Moskova Mahkemeleri ve Troçki



1936-1938 mahkemelerinde, Vişinski’nin yalan iddianameleriyle binlerce bolşeviğin Alman ajanlığı ile suçlanıp cezalara çarptırıldığı kara bir tarih belleklerde saklıdır. İşkence ve ailelerine yapılan baskılarla zorla alınan itiraflar sonucu Alman ajanlığıyla suçlanıp idam edilenlerin içerisinde Buharin, Radek, Zinovyev, Kamanev, Piatakov, Rykov, Rakovski, Serebriyakov, Sokolnikov gibi 17 Ekim devrimi önderlerinin yer alması bu vahşi tasfiyenin yalana dayanan iddianameyle gerçekleştiğini ispat etmeye yeterlidir. Stalin, karşıtlarını Alman faşizmiyle işbirliği iddiasıyla suçlarken çok geçmeden 1939’ da Yahudi olan Dışişleri bakanı Litvinov’u değiştirip Nazi-Sovyet paktını ilan edebilmiştir. Stalinist bürokrasinin yalana dayalı karalama kampanyasının ilk hedefi olan Troçki’nin bu saldırıya karşı tutumu şöyle olmuştur:’’ Araç sadece amaçla doğrulanabilir. Ama amacın doğrulanmaya ihtiyacı vardır. Proletaryanın tarihsel çıkarlarını dile getiren marxizm yönünden, amaç, eğer insanın doğa üzerindeki iktidarını artırmaya ve insanın insan üzerindeki egemenliğini yok etmeye götürüyorsa doğrulanmış olur.’’ Siyasette yalanı, amacın doğruluğuna veya yanlışlığına bağlı olarak değerlendiren Troçki, Moskova mahkemeleriyle bütünüyle belirginleşen terörü, stalinizmin doğru amaçtan, yani işçi sınıfının tarihsel çıkarlarından uzaklaşması dolayısıyla eleştirir ve onu lanetler.

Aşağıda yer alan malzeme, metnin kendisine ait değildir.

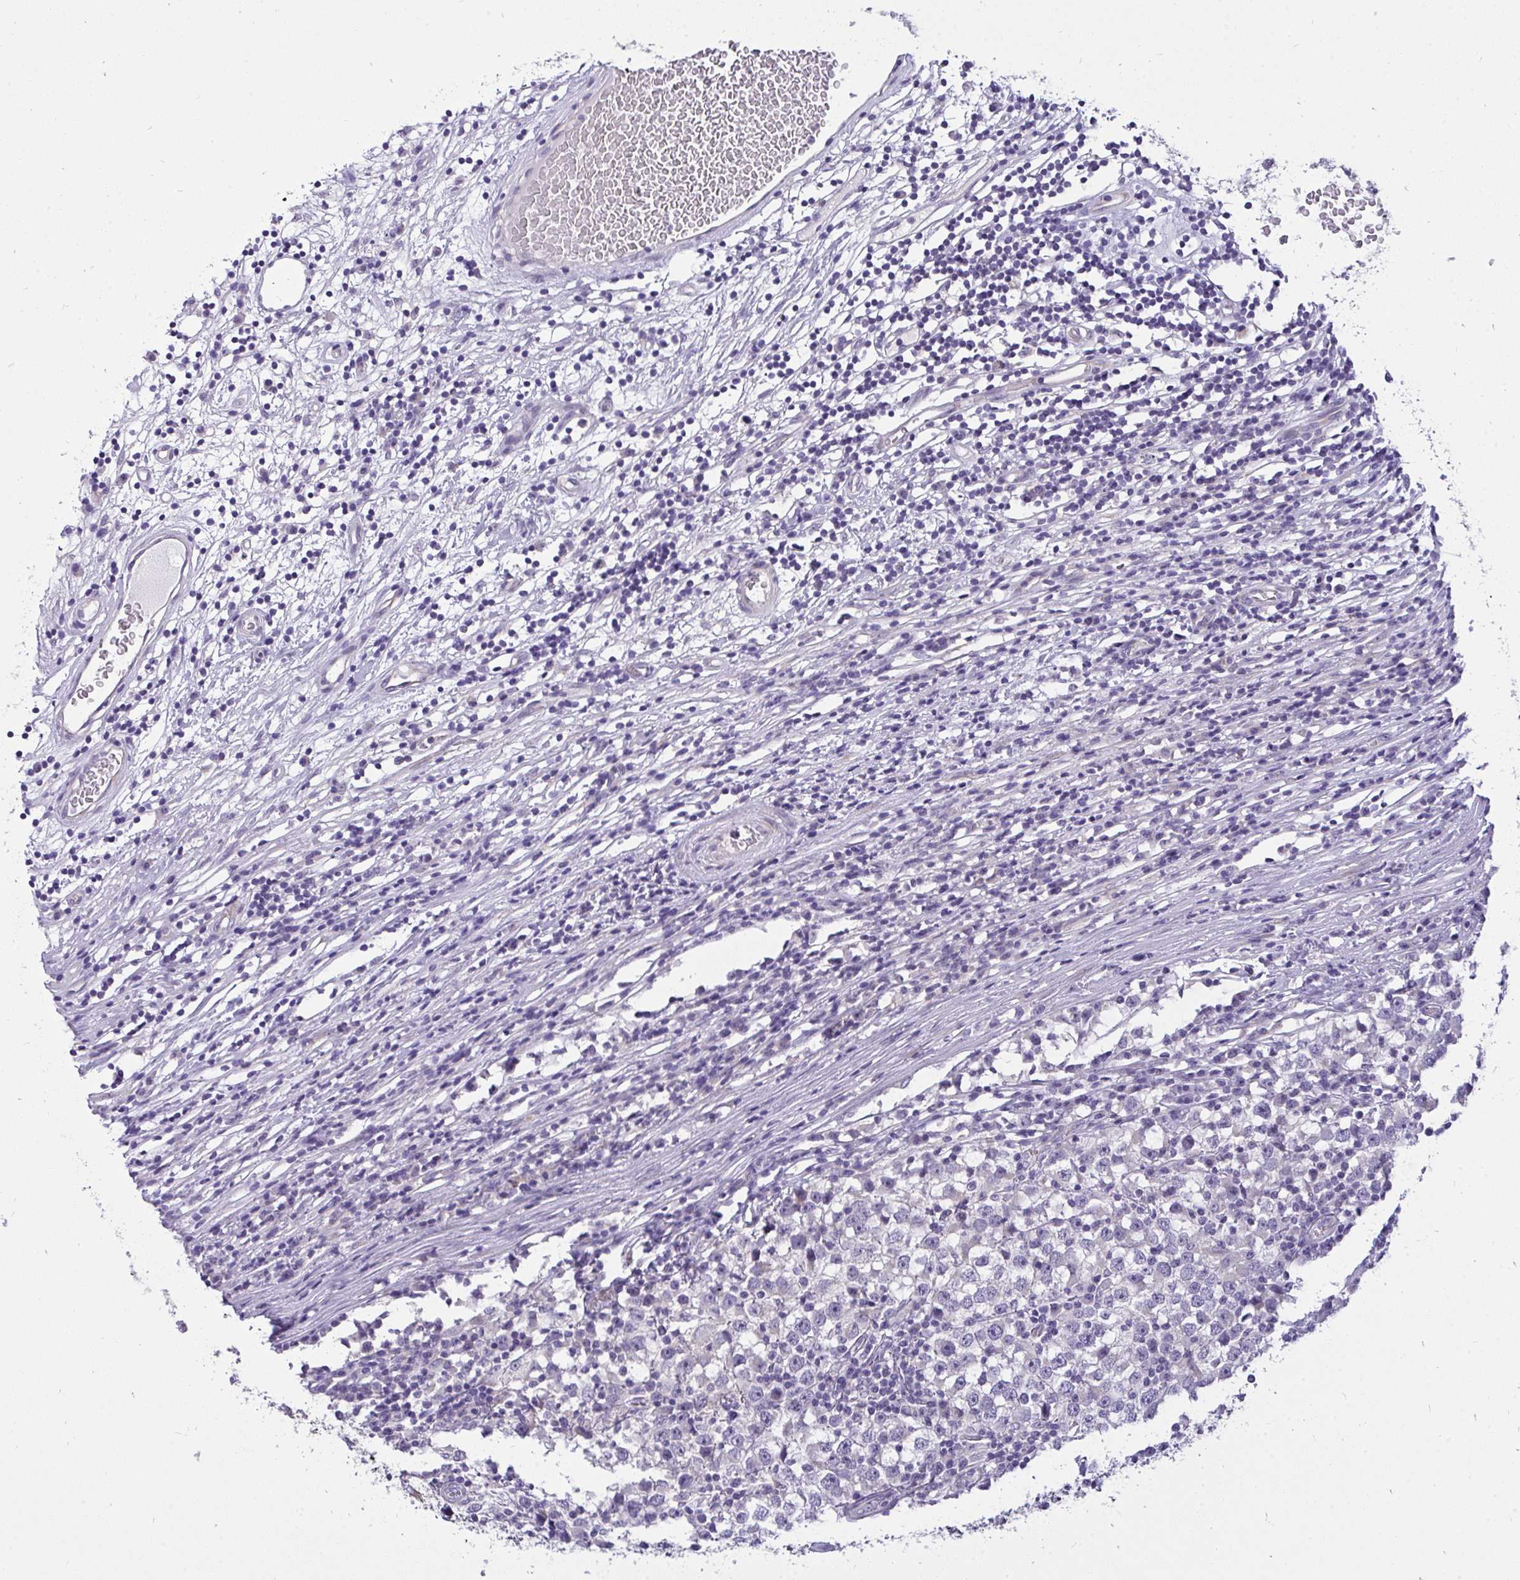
{"staining": {"intensity": "negative", "quantity": "none", "location": "none"}, "tissue": "testis cancer", "cell_type": "Tumor cells", "image_type": "cancer", "snomed": [{"axis": "morphology", "description": "Seminoma, NOS"}, {"axis": "topography", "description": "Testis"}], "caption": "The IHC photomicrograph has no significant expression in tumor cells of testis cancer tissue.", "gene": "VGLL3", "patient": {"sex": "male", "age": 65}}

Bir araç olarak yalanı her duruma ilişkin bir kavram olarak ele alan Troçki doğru amacın öznesi olan emekçilere yönelik ise ‘ ‘devrimci bir parti(Bolşevik Parti) olarak yükselişi sırasında tarihin en dürüst partisi oldu. Bunu yaparken doğaldır ki düşman sınıfları yanılttı ne var ki daha sonra emekçilere ancak ve ancak bütün bir gerçeği sadece gerçeği söyledi… emekçilerin güvenini kazandı.’ ‘ Troçki’nin bu ifadesi, bir araç olarak yalanın devrimci siyaset için emekçilere yönelik olarak kullanılmasını dışladığını ortaya koyar.



Yine Troçki bir araç olarak yalanı ebedileştirmemekte, sınıflı toplumun ve toplumsal mücadelenin bir sonucu olarak görmektedir. ‘’ Bununla birlikte yalanı ve şiddeti mahkum etmeyecek miyiz? Kuşkusuz, evet ama, bunları doğuran sınıflı toplumla birlikte. Toplumsal çelişkilerin olmadığı toplum yalansız ve şiddetsiz olur’’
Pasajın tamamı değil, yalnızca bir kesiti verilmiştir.